On safeguards and the hierarchy of controls, the CSB found the plant relied on administrative controls and equipment interlocks without configuring controls to prevent hazardous actions—specifically, the facility did not prevent adding solvent while the agitator was off and did not provide audible alarms so workers would be alerted to a gas release. "Facilities should use the hierarchy of controls to design and maintain fault tolerant systems," the CSB wrote, warning that systems dependent on a single human action can allow a chain of events to become catastrophic.

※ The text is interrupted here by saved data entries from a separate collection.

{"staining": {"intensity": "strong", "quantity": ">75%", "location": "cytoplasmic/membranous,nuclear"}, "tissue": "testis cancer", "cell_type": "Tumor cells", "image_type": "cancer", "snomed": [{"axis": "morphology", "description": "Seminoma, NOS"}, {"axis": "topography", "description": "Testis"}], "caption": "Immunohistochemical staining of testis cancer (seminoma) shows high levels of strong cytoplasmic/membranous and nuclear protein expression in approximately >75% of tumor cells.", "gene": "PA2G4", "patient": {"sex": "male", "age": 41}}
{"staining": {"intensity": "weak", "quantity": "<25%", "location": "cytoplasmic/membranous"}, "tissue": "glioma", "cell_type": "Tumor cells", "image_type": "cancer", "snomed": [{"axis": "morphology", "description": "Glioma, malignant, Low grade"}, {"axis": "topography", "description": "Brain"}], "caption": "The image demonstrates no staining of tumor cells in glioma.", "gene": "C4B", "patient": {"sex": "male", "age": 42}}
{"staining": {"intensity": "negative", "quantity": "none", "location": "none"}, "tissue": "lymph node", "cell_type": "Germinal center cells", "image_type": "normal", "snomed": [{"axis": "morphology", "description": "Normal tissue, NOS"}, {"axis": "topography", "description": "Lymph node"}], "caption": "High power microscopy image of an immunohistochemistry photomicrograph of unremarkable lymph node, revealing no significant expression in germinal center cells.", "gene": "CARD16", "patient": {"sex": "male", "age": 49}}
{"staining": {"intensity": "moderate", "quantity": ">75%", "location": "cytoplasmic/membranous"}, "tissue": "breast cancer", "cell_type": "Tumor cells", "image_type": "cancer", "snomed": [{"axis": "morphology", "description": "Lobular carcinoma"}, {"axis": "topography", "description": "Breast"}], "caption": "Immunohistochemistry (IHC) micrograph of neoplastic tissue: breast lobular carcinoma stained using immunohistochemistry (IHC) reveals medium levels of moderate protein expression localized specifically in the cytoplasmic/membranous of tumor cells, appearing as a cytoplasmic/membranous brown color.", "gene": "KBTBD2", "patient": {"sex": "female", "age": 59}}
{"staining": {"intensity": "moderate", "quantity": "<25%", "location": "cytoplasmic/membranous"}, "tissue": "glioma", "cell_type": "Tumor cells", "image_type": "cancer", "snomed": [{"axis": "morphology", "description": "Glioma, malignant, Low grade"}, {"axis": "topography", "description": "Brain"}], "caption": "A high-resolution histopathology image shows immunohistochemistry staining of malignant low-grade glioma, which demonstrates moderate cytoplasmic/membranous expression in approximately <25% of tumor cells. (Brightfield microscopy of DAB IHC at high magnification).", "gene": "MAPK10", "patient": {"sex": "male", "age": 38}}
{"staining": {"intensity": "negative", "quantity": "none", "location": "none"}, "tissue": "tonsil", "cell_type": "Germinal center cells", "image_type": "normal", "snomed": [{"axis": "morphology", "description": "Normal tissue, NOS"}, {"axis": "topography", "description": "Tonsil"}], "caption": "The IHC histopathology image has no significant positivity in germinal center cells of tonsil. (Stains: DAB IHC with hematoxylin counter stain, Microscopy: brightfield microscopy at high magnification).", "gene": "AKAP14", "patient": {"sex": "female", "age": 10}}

On emergency preparedness, the CSB said that many flammable‑gas detectors detected the cloud but were not configured to sound audible alarms to alert onsite workers; employees were not trained to recognize and respond to the hazard and some personnel approached the release rather than evacuating. The board recommended installing detectors that trigger both visual and audible alarms, increasing operator training on hazard recognition, and requiring flame‑resistant personal protective equipment in operating areas that process flammable chemicals.
The CSB also recommended that standards bodies, including the American Petroleum Institute and the American Society of Mechanical Engineers, develop specific guidance for design, construction and alteration of low‑pressure process vessels in flammable and other highly hazardous service. The board called on similar facilities nationwide to review the three safety issues and apply the report's lessons to prevent comparable incidents.
The CSB video and report contain the technical details summarized here; for the board's full report and final casualty totals, the CSB's published report and website are the authoritative sources. The investigation concluded with recommendations to the company and to standards bodies; the CSB closed the presentation by urging industrywide implementation of those recommendations.